## EXERCISE OBJECTIVE
Your task is to copy every line of the entries that holds the word "will".

Transcribed page contents
────────

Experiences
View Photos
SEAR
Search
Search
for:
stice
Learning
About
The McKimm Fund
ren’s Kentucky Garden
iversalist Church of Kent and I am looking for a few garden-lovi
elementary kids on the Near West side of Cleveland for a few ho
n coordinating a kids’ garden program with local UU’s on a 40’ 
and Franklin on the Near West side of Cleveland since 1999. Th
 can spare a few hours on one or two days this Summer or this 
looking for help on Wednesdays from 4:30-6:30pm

────────

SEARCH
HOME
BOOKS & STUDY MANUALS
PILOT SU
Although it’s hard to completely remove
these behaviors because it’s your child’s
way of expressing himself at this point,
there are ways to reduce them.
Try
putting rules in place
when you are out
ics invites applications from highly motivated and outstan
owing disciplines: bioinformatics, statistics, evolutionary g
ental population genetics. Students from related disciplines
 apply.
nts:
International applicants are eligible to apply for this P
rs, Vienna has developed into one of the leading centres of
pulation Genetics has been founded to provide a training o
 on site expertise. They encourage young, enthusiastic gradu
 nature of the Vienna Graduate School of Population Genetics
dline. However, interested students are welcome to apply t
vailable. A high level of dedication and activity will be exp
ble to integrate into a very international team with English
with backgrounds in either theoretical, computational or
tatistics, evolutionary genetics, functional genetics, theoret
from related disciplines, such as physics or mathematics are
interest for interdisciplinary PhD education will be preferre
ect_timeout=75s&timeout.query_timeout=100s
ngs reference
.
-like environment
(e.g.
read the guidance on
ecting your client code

────────

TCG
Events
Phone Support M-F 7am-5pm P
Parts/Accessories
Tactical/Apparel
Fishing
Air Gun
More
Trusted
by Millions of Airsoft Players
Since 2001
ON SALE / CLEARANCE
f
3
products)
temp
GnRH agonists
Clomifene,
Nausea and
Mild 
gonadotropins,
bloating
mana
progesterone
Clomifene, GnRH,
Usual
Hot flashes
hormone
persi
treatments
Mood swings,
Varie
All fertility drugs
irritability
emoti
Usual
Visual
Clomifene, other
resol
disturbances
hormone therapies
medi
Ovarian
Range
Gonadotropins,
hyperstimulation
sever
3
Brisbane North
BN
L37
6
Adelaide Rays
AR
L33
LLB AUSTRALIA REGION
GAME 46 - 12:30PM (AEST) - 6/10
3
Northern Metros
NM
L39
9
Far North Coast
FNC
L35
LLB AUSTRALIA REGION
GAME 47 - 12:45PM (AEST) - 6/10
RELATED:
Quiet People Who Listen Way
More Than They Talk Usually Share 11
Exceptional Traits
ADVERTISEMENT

────────

## ANSWER TO THIS PROBLEM
vailable. A high level of dedication and activity will be exp
interest for interdisciplinary PhD education will be preferre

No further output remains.